The future lawyer looked at me and asked, “But isn’t the world a fallen place?”
The question seemed awfully fatalistic. It is what it is, so let it lie. There’s certainly a tradition of that in Christianity, but it’s not the branch that calls me to a life of discipleship, a life of ministry. I follow what I have come to call a High School Musical theology: “We’re all in this together.”
The world may well be broken, even fallen. But it’s also been redeemed, and the sign of that unfolding redemption lies in our ability in love God and neighbor, to be the body of Christ. That redemption becomes real in living as though we actually believe that all people are critical parts of that body. It’s in living as though we’re all in this together, and that the world of ours is worth fighting for, fallen or not.
The blind date was a little older than I, enough that he thought my hopefulness was naive, if (surely) charmingly so. But this interview with actor Ed Norton and his college friend Abby Sigal reminds me that hope, born of and fed by a deep engagement with the world, is not just a facet of rosy-eyed youth. It’s a life’s work.
Norton’s grandfather, James Rouse, was a child during the Great Depression; he was orphaned and he struggled. He was in later years deeply committed to affordable housing. A real estate developer, Rouse founded Enterprise Community Partners. Sigal now heads the organization, which has built thousands of units of affordable housing over the years.
Rouse, as Sigal and Norton recall, believed in the possibility of strong communities, of people achieving their dreams, and of giving back in creative and sustained ways. My own grandfather grew up during the Depression, knew the loss of house and home, knew struggle. He grew up determined to provide for his family, so that we could pursue our callings. He served his church and community. He wasn’t the charismatic guy Rouse was, but that engagement with the world and that sense of duty or vocation to enable and empower others to serve was present for both of them--and for a host of others.
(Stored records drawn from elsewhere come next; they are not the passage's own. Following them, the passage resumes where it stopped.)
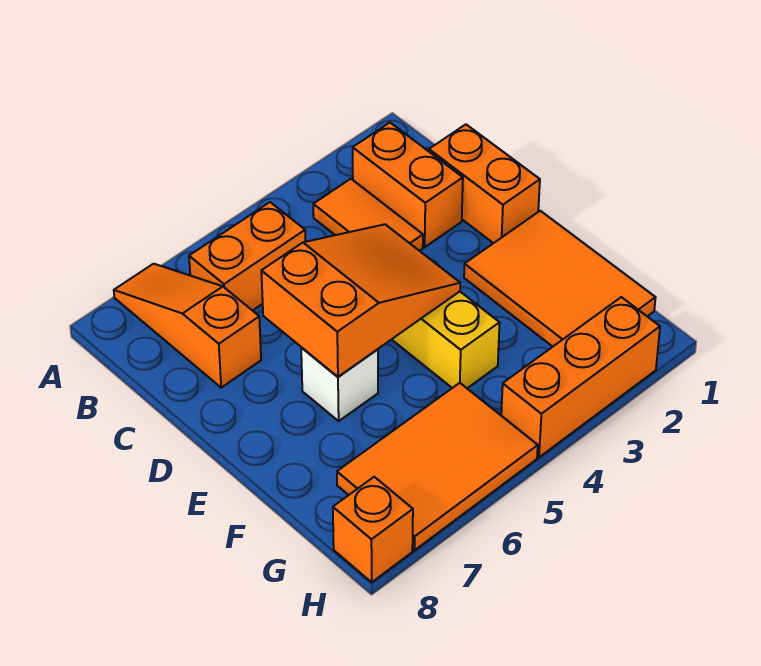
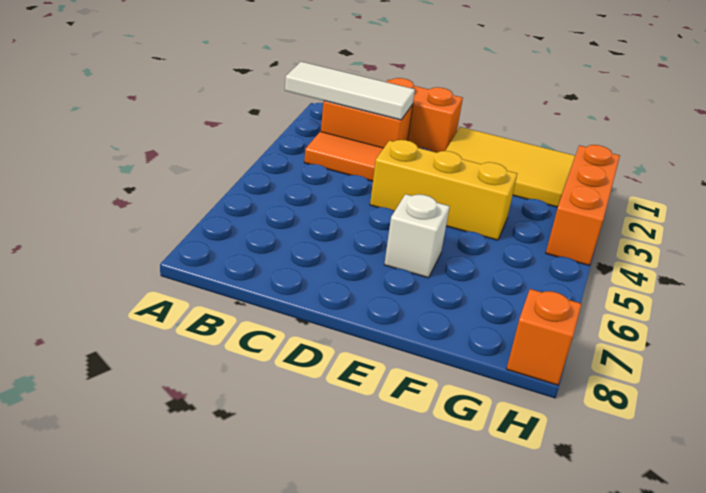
none -> white tile A2:C2 level 2
orange slope A7:C7 level 1 top C -> none
orange brick B5:B6 level 1 -> none
orange slope D4:E6 level 2 top 6 -> none
orange tile E1:G2 level 1 -> yellow tile E1:G2 level 1
orange tile G5:H7 level 1 -> none

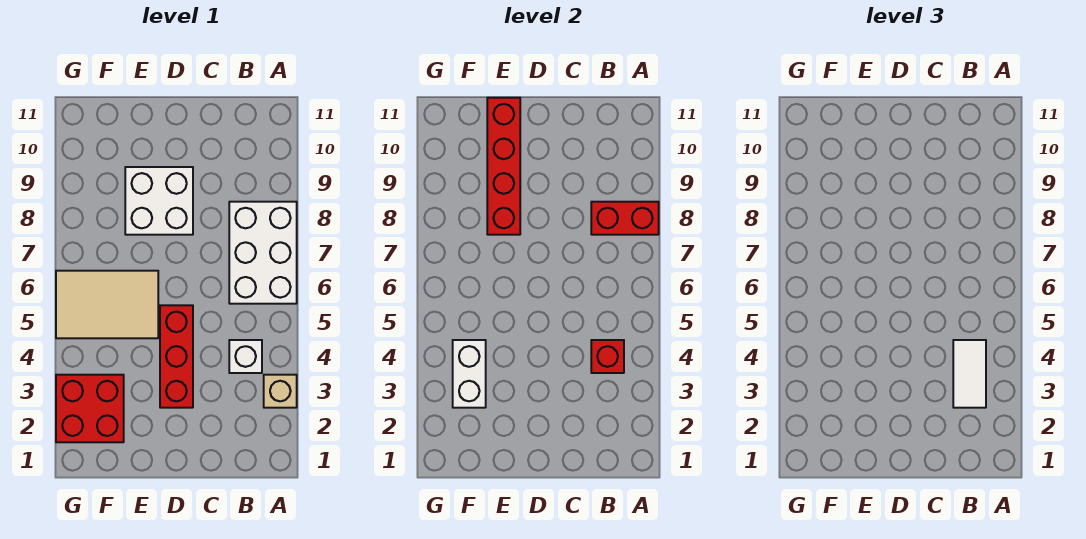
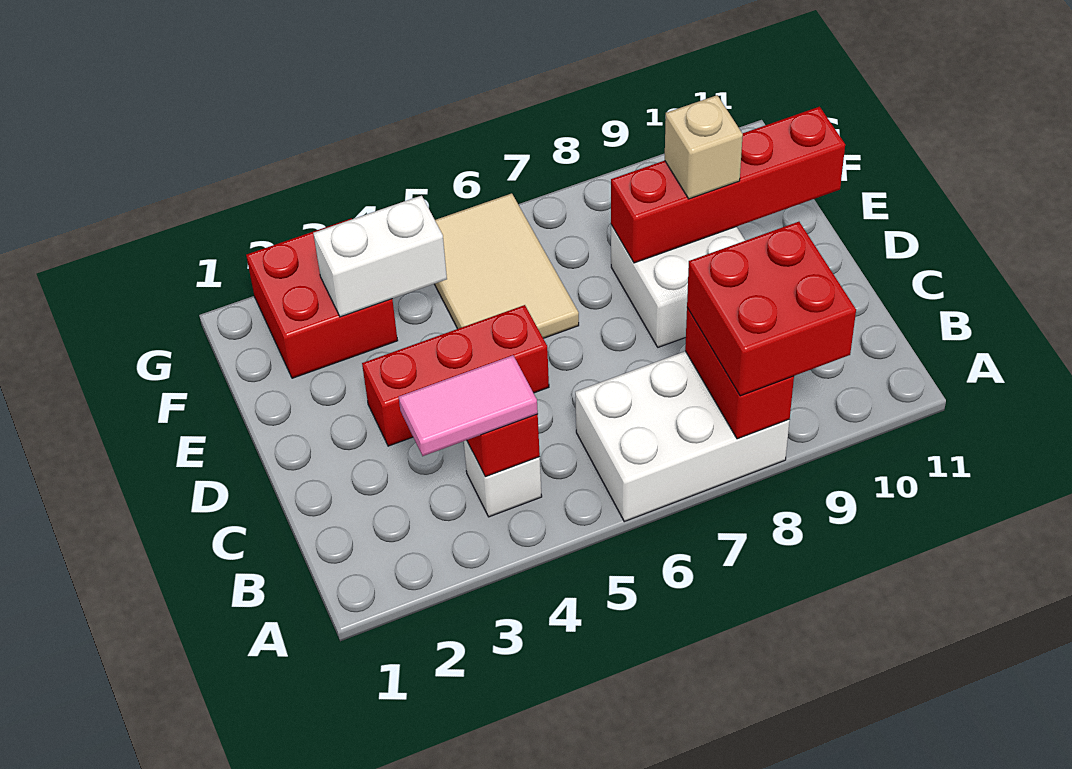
tan brick A3 level 1 -> tan brick E9 level 3
none -> red brick A8:B9 level 3
white tile B3:B4 level 3 -> pink tile B3:B4 level 3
In the interview, Norton quotes Hemingway: people who “think. . . ‘the world is worth fighting for’ are appealing.”
I agree; that’s why I can no longer even remember the blind date’s name. There’s so much doom and gloom about the mainline church these days (some of it in my own heart, after the spectacle of the United Methodist gathering earlier this month). Anne Russ’s list of the “Ten Reasons Why You Should Be Going to Church” has been circulating among my clergy colleagues, as we attempt to give voice to why we think this work we do is worthwhile--even when Russ’s common-sense wisdom gets far less publicity than a hate-mongering pastor talking about fencing off gay people.
But just as there was a wonderful mystery and synchronicity that brought together a group of funny and engaged college kids in the late 80s--kids who now make movies and affordable housing--there is a wonderful mystery and synchronicity to the workings of the Holy Spirit. At Pentecost we celebrate the birth of a group of people who believe the world and its people are worth fighting for--fighting with words, faith, action, money and hope.
That spirit reminds us that there are at least ten reasons why we should be going to church, and that the gospel will continue to speak those reasons into the hearts of young and old, despite our seemingly endless capacity to stutter and stumble.